Installation is simplicity itself
Illumina likes to state that this instrument is ‘completely dry’, as if I think about the instrumentation I run in the lab as being ‘wet’. What is meant is that a nearby sink or carboy isn’t needed to run waste tubing down into, or other kinds of lines feeding into the instrument (such as a vacuum line or as in the case of the original PGM a tank of Argon gas). It’s all self-contained, you prepare the cartridge, you pipette in your quantified library into a port, you plug in the iSeq 100 chip in the rear of the cartridge, and you slide the entire 4″ x 3.5″ x 8″ plastic box into the front of the unit.
And then you press ‘Start’. This is the kind of simplicity people have been asking for.
As far as installation goes, it has been designed to be user-installable. Gone are the days to wait for a service engineer to uncrate and setup a complicated instrument. Also it is expected that there would not be a need for preventive maintenance, although I did not get many details about that.
Remarkable quality of sequence reads
During the iSeq 100 morning workshop the following sequence statistics were shared. The limited number of runs are shown (either 100, 40 or 70) and I’m sure additional data is being produced to show data at different GC%. During the J.P. Morgan Conference presentation and press release, it’s difficult to evaluate actual performance, and this data is very promising.
In a conversation with Dr. Chris Mason, he said that the error profile he saw (remember his lab is the only laboratory outside of Illumina’s that has used an early-access version of the iSeq) he said it compared ‘very favorably with our NextSeq’, with well less-than 1% error on both reads. Seeing the chart above, with 0.4% error on R1 and 0.6% error on R2, I’d say taht that comment is justified.
In case you were wondering the throughput and time requirements, here’s a chart borrowed from this specification sheet (PDF).
If you want one, get in line…
I feel like this instrument is what the clinical laboratory could immediately put to good use.
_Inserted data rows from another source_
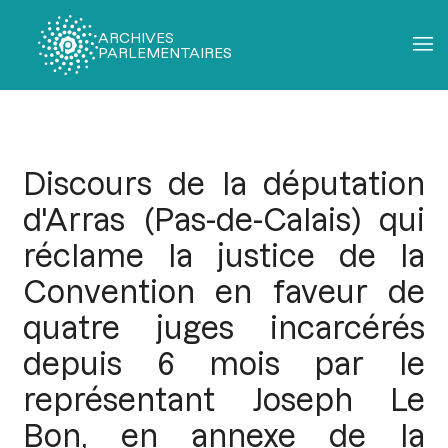
ARCHIVES
PARLEMENTAIRES
Fil
d'Ariane
Discours de la députation
d'Arras (Pas-de-Calais) qui
réclame la justice de la
Convention en faveur de
quatre juges incarcérés
depuis 6 mois par le
représentant Joseph Le
Bon, en annexe de la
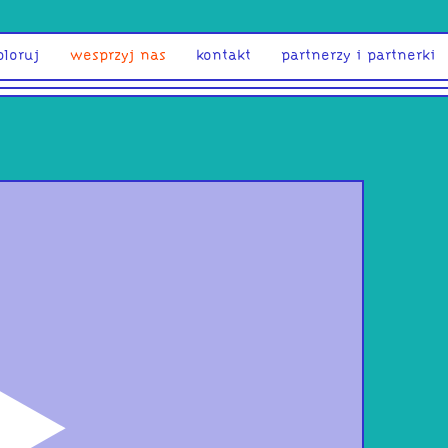
ploruj
wesprzyj nas
kontakt
partnerzy i partnerki
odtwórz
Acti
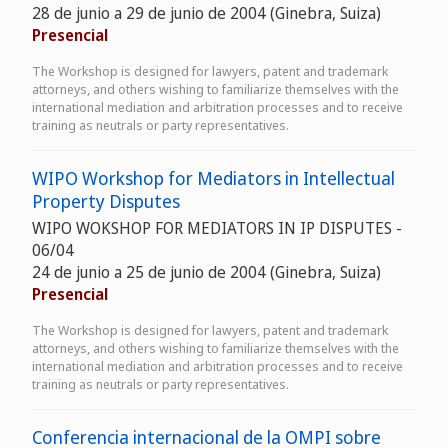
28 de junio a 29 de junio de 2004 (Ginebra, Suiza)
Presencial
The Workshop is designed for lawyers, patent and trademark
attorneys, and others wishing to familiarize themselves with the
international mediation and arbitration processes and to receive
training as neutrals or party representatives.
WIPO Workshop for Mediators in Intellectual
Property Disputes
WIPO WOKSHOP FOR MEDIATORS IN IP DISPUTES -
06/04
24 de junio a 25 de junio de 2004 (Ginebra, Suiza)
Presencial
The Workshop is designed for lawyers, patent and trademark
attorneys, and others wishing to familiarize themselves with the
international mediation and arbitration processes and to receive
training as neutrals or party representatives.
Conferencia internacional de la OMPI sobre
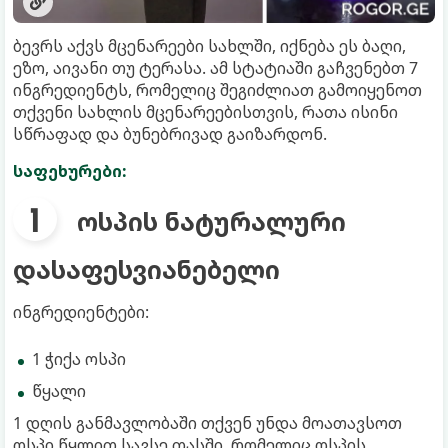
ბევრს აქვს მცენარეები სახლში, იქნება ეს ბაღი,
ეზო, აივანი თუ ტერასა. ამ სტატიაში გაჩვენებთ 7
ინგრედიენტს, რომელიც შეგიძლიათ გამოიყენოთ
თქვენი სახლის მცენარეებისთვის, რათა ისინი
სწრაფად და ბუნებრივად გაიზარდონ.
საფეხურები:
ოსპის ნატურალური
დასაფესვიანებელი
ინგრედიენტები:
1 ჭიქა ოსპი
წყალი
1 დღის განმავლობაში თქვენ უნდა მოათავსოთ
ოსპი წყლით სავსე თასში, რომელიც ოსპის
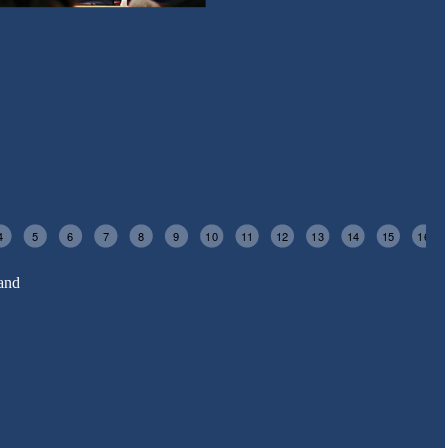
4
5
6
7
8
9
10
11
12
13
14
15
16
and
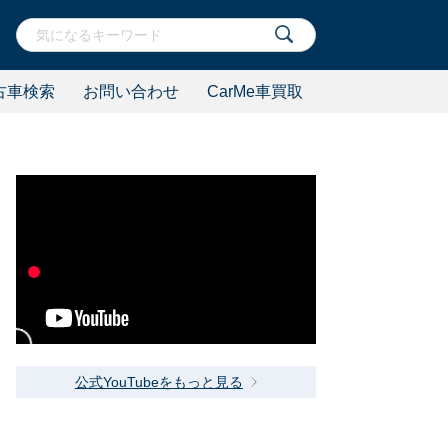
古車検索
お問い合わせ
CarMe車買取
公式YouTubeをもっと見る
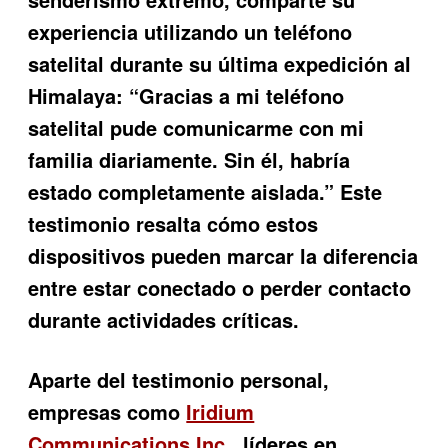
experiencia utilizando un teléfono
satelital durante su última expedición al
Himalaya: “Gracias a mi teléfono
satelital pude comunicarme con mi
familia diariamente. Sin él, habría
estado completamente aislada.” Este
testimonio resalta cómo estos
dispositivos pueden marcar la diferencia
entre estar conectado o perder contacto
durante actividades críticas.
Aparte del testimonio personal,
empresas como
Iridium
Communications Inc.
, líderes en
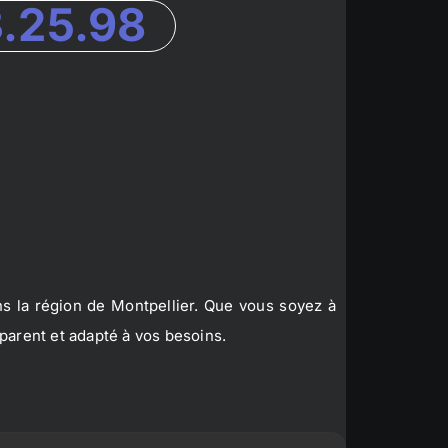
3.25.98
s la région de Montpellier. Que vous soyez à
parent et adapté à vos besoins.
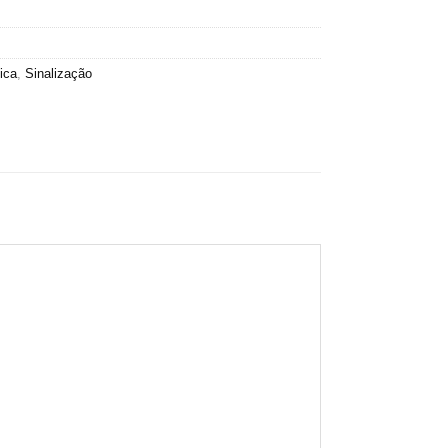
ica
,
Sinalização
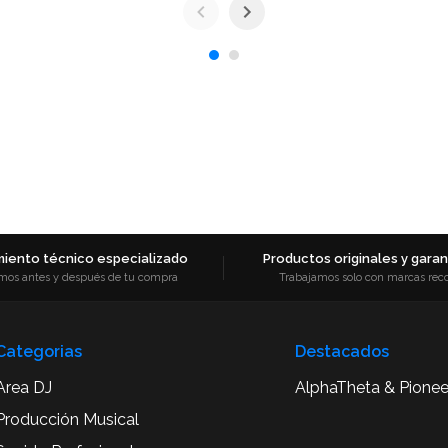
iento técnico especializado
Productos originales y garant
mos antes y después de tu compra
Trabajamos solo con marcas rec
Categorias
Destacados
Area DJ
AlphaTheta & Pionee
Producción Musical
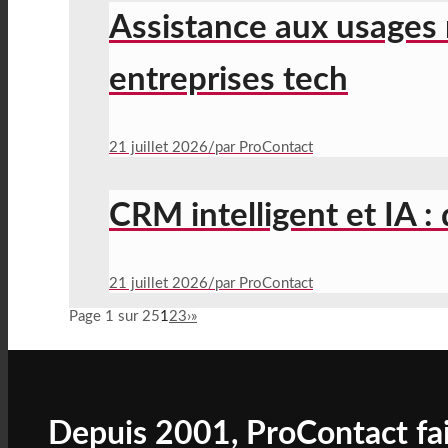
Assistance aux usages 
entreprises tech
21 juillet 2026
/
par ProContact
CRM intelligent et IA :
21 juillet 2026
/
par ProContact
Page 1 sur 25
1
2
3
›
»
Depuis 2001, ProContact fai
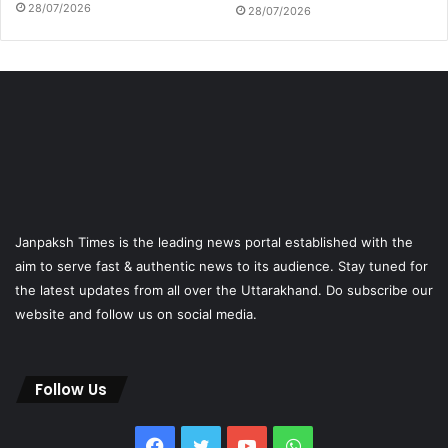
28/07/2026
28/07/2026
Janpaksh Times is the leading news portal established with the
aim to serve fast & authentic news to its audience. Stay tuned for
the latest updates from all over the Uttarakhand. Do subscribe our
website and follow us on social media.
Follow Us
Facebook
Twitter
YouTube
WhatsApp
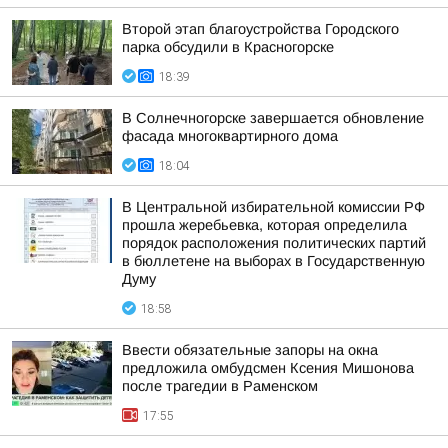
Второй этап благоустройства Городского
парка обсудили в Красногорске
18:39
В Солнечногорске завершается обновление
фасада многоквартирного дома
18:04
В Центральной избирательной комиссии РФ
прошла жеребьевка, которая определила
порядок расположения политических партий
в бюллетене на выборах в Государственную
Думу
18:58
Ввести обязательные запоры на окна
предложила омбудсмен Ксения Мишонова
после трагедии в Раменском
17:55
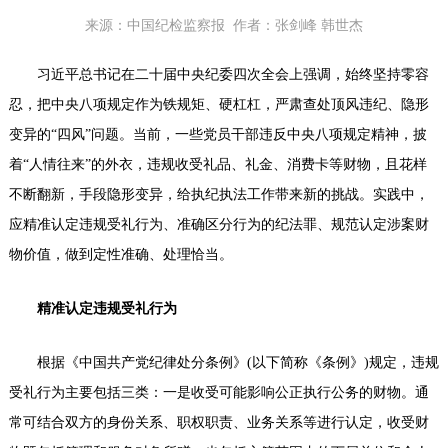
药店
来源：中国纪检监察报
作者：张剑峰 韩世杰
品种
习近平总书记在二十届中央纪委四次全会上强调，始终坚持零容
忍，把中央八项规定作为铁规矩、硬杠杠，严肃查处顶风违纪、隐形
文化
变异的“四风”问题。当前，一些党员干部违反中央八项规定精神，披
御药
着“人情往来”的外衣，违规收受礼品、礼金、消费卡等财物，且花样
历史
不断翻新，手段隐形变异，给执纪执法工作带来新的挑战。实践中，
非遗
应精准认定违规受礼行为、准确区分行为的纪法罪、规范认定涉案财
音视
物价值，做到定性准确、处理恰当。
博物
精准认定违规受礼行为
根据《中国共产党纪律处分条例》(以下简称《条例》)规定，违规
同仁
受礼行为主要包括三类：一是收受可能影响公正执行公务的财物。通
同仁
常可结合双方的身份关系、职权职责、业务关系等进行认定，收受财
同仁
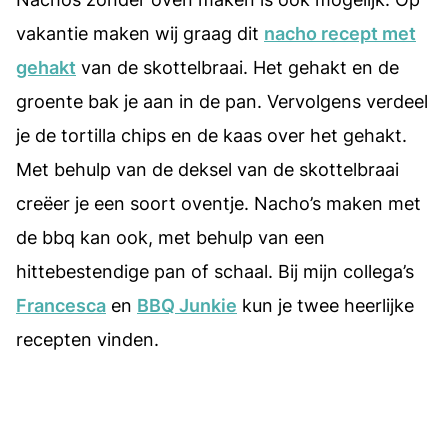
vakantie maken wij graag dit
nacho recept met
gehakt
van de skottelbraai. Het gehakt en de
groente bak je aan in de pan. Vervolgens verdeel
je de tortilla chips en de kaas over het gehakt.
Met behulp van de deksel van de skottelbraai
creëer je een soort oventje. Nacho’s maken met
de bbq kan ook, met behulp van een
hittebestendige pan of schaal. Bij mijn collega’s
Francesca
en
BBQ Junkie
kun je twee heerlijke
recepten vinden.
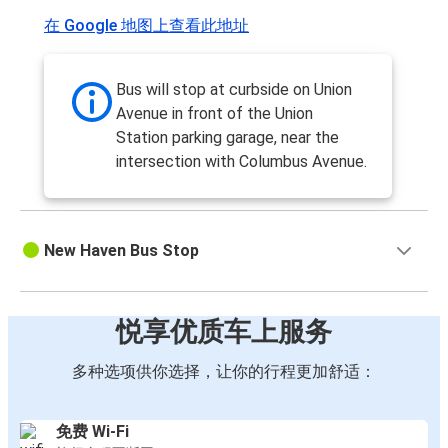
在 Google 地图上查看此地址
Bus will stop at curbside on Union
Avenue in front of the Union
Station parking garage, near the
intersection with Columbus Avenue.
New Haven Bus Stop
悦享优质车上服务
多种选项供你选择，让你的行程更加舒适：
免费 Wi-Fi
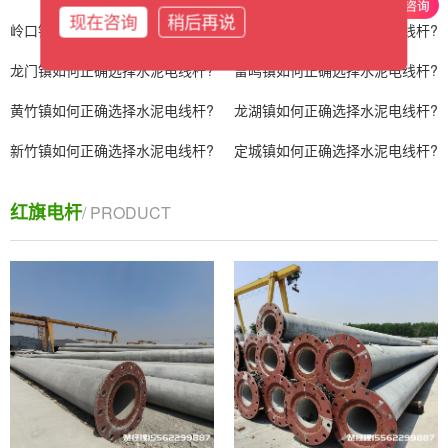
现在咨询
稍后再说
岭口镇如何正确选择水泥电线杆?
龙河镇如何正确选择水泥电线杆?
龙门镇如何正确选择水泥电线杆?
雷鸣镇如何正确选择水泥电线杆?
黄竹镇如何正确选择水泥电线杆?
龙湖镇如何正确选择水泥电线杆?
新竹镇如何正确选择水泥电线杆?
定城镇如何正确选择水泥电线杆?
红旗电杆
/ PRODUCT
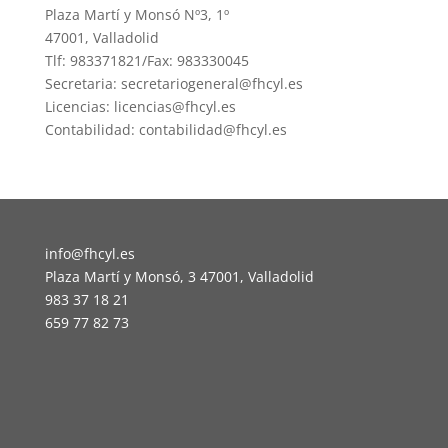
Plaza Martí y Monsó Nº3, 1º
47001, Valladolid
Tlf: 983371821/Fax: 983330045
Secretaria: secretariogeneral@fhcyl.es
Licencias: licencias@fhcyl.es
Contabilidad: contabilidad@fhcyl.es
info@fhcyl.es
Plaza Martí y Monsó, 3 47001, Valladolid
983 37 18 21
659 77 82 73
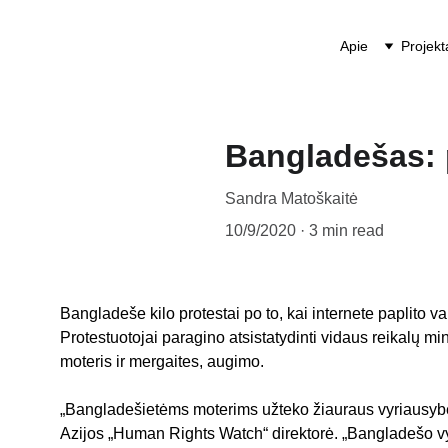
Apie
Projekt
Bangladešas: p
Sandra Matoškaitė
10/9/2020
3 min read
Bangladeše kilo protestai po to, kai internete paplito 
Protestuotojai paragino atsistatydinti vidaus reikalų
moteris ir mergaites, augimo.
„Bangladešietėms moterims užteko žiauraus vyriausybės
Azijos „Human Rights Watch“ direktorė. „Bangladešo vyri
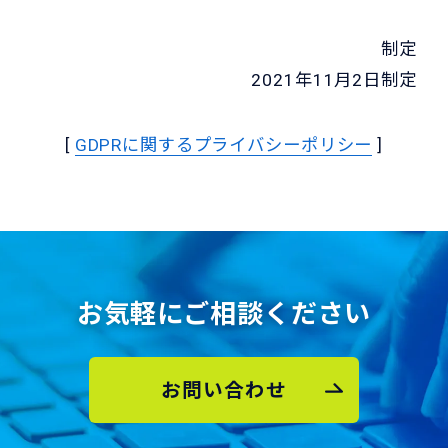
制定
2021年11月2日制定
[
GDPRに関するプライバシーポリシー
]
お気軽にご相談ください
お問い合わせ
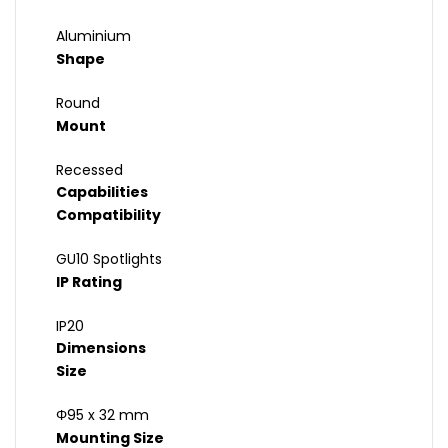
Aluminium
Shape
Round
Mount
Recessed
Capabilities
Compatibility
GU10 Spotlights
IP Rating
IP20
Dimensions
Size
Φ95 x 32 mm
Mounting Size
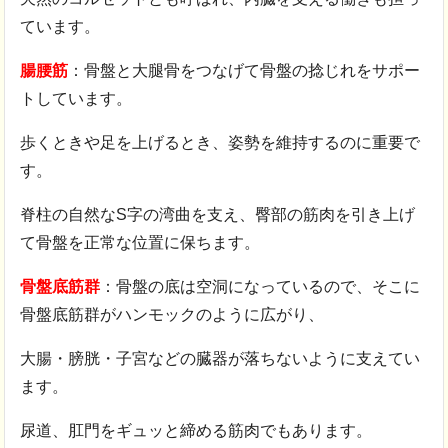
ています。
腸腰筋
：骨盤と大腿骨をつなげて骨盤の捻じれをサポー
トしています。
歩くときや足を上げるとき、姿勢を維持するのに重要で
す。
脊柱の自然なS字の湾曲を支え、臀部の筋肉を引き上げ
て骨盤を正常な位置に保ちます。
骨盤底筋群
：骨盤の底は空洞になっているので、そこに
骨盤底筋群がハンモックのように広がり、
大腸・膀胱・子宮などの臓器が落ちないように支えてい
ます。
尿道、肛門をギュッと締める筋肉でもあります。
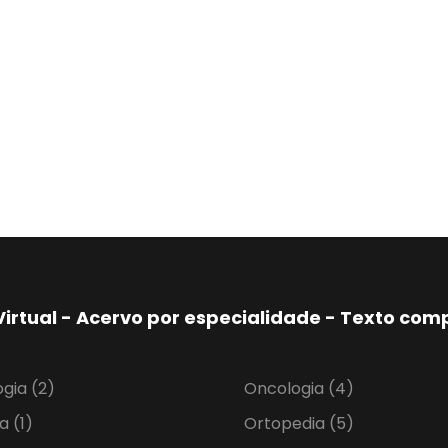
Virtual - Acervo por especialidade - Texto co
ogia
(2)
Oncologia
(4)
ia
(1)
Ortopedia
(5)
The ease of use, the high accuracy, and the low price to both acquire and run ($19.5K and $625 respectively) to get 1.2GB of 2×150 high quality paired-end reads is a compelling value proposition. Of course research and applied laboratories will find these advantages compelling as well, and for those who are just getting into doing next-generation sequencing, this technology, instrument and consumables package makes for a very attractive offering.
I was told that orders coming in now (mid February) would be fulfilled by the end of Q2, which puts it out to late June. I should pick one up to put in a basement laboratory… (just kidding, my spouse would have none of that).